The game-playing bots that are learning to beat pro players
Some AIs are very good at playing video games. DeepMind’s self-taught AI can beat human players at 29 of 49 old Atari games including Space Invaders and Breakout and keeps getting stronger.
Then there’s the AI designed to play StarCraft: Brood War. The best examples are pretty good: it can beat human players, but isn’t yet quite good enough to beat a pro-level player. The patterns behind its strategies are just a little too obvious and exploitable.
The organisers of the AIIDE StarCraft AI Competition estimate that StarCraft AI will finally have caught up in five to 10 years—but by that time, Brood Wars probably won’t have a pro scene anymore. It’s probably just as well that it can only get good at old games. We can keep enjoying new ones on our own terms.

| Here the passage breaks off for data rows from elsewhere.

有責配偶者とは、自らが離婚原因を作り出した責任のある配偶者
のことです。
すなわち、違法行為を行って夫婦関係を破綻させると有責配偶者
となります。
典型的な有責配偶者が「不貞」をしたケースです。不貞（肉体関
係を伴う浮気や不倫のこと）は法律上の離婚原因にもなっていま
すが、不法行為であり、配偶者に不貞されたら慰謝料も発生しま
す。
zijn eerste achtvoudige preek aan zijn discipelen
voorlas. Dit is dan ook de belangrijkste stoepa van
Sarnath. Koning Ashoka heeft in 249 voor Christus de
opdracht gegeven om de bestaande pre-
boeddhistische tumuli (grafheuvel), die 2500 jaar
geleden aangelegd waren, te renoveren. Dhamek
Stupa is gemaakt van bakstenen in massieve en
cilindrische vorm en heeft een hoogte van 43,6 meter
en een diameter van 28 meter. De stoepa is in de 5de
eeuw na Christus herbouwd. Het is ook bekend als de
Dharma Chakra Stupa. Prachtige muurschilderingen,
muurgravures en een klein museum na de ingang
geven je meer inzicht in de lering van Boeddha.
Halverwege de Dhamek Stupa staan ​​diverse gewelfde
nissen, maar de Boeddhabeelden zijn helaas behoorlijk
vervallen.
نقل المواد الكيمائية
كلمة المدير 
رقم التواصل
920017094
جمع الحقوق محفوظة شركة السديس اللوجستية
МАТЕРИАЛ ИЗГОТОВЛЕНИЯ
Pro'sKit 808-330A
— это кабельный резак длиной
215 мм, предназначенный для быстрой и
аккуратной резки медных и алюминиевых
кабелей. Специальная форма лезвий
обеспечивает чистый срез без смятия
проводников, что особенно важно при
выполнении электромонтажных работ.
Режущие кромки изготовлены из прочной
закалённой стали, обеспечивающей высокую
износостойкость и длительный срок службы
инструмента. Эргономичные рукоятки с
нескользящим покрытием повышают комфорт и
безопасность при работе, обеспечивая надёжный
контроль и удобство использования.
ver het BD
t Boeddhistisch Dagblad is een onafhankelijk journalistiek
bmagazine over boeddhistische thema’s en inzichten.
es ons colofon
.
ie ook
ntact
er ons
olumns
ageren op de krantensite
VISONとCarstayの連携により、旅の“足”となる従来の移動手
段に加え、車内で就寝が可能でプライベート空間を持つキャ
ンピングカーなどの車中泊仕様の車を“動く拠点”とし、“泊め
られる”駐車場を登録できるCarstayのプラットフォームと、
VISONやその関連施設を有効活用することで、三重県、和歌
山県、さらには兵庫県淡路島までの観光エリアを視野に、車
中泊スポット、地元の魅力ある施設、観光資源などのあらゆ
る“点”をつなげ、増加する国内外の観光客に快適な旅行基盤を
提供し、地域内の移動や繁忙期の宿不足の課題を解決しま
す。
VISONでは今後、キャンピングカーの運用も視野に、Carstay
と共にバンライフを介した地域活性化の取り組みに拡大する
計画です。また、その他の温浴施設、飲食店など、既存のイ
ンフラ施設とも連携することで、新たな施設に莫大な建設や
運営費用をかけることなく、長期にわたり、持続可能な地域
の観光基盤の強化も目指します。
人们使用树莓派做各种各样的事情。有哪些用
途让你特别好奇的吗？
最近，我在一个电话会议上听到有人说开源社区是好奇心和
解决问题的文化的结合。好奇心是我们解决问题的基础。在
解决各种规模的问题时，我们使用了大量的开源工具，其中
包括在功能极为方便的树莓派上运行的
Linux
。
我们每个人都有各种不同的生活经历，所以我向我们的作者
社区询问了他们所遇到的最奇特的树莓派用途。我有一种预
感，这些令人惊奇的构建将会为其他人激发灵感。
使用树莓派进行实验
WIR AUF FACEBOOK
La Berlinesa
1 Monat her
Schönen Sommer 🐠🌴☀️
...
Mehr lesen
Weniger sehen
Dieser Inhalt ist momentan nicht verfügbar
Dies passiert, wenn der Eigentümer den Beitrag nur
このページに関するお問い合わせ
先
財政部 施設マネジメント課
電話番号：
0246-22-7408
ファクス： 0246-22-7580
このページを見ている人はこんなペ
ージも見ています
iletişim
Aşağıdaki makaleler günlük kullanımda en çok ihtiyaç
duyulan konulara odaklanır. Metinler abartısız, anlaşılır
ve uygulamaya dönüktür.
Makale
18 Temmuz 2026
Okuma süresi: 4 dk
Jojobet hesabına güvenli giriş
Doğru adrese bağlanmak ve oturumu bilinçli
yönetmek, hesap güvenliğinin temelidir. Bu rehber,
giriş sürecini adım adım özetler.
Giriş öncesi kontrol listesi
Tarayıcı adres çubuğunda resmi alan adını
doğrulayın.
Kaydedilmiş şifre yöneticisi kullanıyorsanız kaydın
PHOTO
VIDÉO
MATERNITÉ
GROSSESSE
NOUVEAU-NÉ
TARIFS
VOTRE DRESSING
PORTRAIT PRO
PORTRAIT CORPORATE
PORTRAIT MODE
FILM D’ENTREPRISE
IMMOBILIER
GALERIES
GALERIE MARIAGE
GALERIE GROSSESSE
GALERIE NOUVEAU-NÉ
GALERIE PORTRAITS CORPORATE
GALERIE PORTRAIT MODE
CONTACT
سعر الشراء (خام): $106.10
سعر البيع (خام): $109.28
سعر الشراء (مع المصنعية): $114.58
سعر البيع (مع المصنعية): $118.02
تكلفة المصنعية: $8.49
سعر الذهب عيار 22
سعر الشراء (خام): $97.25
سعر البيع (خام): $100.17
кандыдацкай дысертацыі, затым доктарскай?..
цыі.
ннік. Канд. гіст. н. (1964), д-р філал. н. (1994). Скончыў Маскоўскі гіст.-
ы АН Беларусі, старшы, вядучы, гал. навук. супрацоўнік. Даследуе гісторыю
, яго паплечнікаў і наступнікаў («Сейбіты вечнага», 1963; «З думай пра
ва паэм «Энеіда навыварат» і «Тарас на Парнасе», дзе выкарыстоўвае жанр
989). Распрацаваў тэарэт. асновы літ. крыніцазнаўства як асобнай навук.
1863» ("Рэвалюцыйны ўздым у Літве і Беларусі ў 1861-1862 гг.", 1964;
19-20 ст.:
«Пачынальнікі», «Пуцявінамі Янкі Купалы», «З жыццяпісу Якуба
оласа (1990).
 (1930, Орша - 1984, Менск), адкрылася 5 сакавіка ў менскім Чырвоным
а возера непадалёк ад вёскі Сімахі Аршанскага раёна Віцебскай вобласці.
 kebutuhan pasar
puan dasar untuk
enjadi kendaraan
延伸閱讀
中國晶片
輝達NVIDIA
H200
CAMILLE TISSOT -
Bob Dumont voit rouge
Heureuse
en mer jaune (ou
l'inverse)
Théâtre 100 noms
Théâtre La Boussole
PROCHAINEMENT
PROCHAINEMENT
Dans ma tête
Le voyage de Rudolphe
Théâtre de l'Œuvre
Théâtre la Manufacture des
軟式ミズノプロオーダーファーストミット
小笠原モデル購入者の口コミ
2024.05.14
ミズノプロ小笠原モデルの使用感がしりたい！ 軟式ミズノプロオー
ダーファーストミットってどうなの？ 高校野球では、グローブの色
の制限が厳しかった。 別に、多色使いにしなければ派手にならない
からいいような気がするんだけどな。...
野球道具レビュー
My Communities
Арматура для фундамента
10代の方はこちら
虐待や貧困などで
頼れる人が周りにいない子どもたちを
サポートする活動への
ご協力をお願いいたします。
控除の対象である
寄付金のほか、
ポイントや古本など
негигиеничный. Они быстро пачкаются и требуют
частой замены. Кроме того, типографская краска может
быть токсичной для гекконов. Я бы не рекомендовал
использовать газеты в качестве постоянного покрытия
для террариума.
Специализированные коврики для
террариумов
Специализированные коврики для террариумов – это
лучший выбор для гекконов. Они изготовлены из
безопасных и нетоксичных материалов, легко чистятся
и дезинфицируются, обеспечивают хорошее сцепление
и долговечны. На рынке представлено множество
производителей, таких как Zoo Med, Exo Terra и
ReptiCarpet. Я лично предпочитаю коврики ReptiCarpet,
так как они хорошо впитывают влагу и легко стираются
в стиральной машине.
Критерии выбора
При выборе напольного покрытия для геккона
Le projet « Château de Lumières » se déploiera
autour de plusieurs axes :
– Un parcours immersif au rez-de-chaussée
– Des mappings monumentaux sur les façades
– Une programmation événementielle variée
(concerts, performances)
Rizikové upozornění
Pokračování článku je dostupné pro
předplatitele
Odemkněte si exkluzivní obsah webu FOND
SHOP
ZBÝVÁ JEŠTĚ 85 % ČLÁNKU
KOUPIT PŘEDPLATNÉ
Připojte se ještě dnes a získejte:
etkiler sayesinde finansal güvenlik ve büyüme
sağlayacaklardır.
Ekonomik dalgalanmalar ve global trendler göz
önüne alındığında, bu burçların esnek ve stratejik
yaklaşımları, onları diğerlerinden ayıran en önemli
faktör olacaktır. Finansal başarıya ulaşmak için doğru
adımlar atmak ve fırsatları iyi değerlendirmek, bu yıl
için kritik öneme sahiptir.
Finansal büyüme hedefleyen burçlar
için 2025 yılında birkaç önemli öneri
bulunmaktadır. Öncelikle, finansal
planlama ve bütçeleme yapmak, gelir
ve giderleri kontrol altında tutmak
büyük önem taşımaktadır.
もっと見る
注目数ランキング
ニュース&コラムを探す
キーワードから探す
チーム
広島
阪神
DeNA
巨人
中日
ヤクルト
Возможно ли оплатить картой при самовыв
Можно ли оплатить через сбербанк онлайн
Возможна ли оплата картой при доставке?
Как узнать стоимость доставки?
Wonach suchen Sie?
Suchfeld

The financial bots that make fortunes before we can read the news
You’re probably terrified enough of the simple amoral greed of the international banking scene, but what about the fact that trading is now extensively run by AIs? Called algorithmic or high-frequency trading, the practice has bots monitoring market fluctuations and international news and making incredibly fast bids to take advantage of the slightest opportunities. Being first is everything in this world; property prices around trading exchanges skyrocket due to traders opening offices as close to them as possible to reduce latency.
Because it involves so much money, the world of algorithmic trading is incredibly secretive, and one can rarely be quite sure how and when and where it’s happening. But experts are pretty sure of one example, in which a bot made $2.4 million in a day. It invested in a company called Altera a second after a rumour was published that claimed Intel was in talks to buy the company, the implication being that the bot read the story, interpreted it, decided it was an opportunity, and made the trade, all in just a second after the news hit. Humans don’t have a hope of keeping up.
Entrusting markets to bots has caused some scary moments, including the May 2010 Flash Crash, in which the Dow Jones plunged by 600 points before suddenly recovering, all as a result of bot-powered high-frequency trading. It’s all pretty arcane stuff, but essentially, a bot sold a £4.1 billion of futures, putting 75,000 contracts on the market over the course of 20 agonising minutes. As it did so, prices fell, and other high-frequency trading bots began trading them, selling and reselling them like hot potatoes at a rate that hit 27,000 contracts in just 14 seconds. The original bot, meanwhile, simply accelerated its selling of the stock. The market watched in horror as everything went mad and then recovered, but it took months for the investigation to figure out how it happened. And now we’re all at the mercy of these things.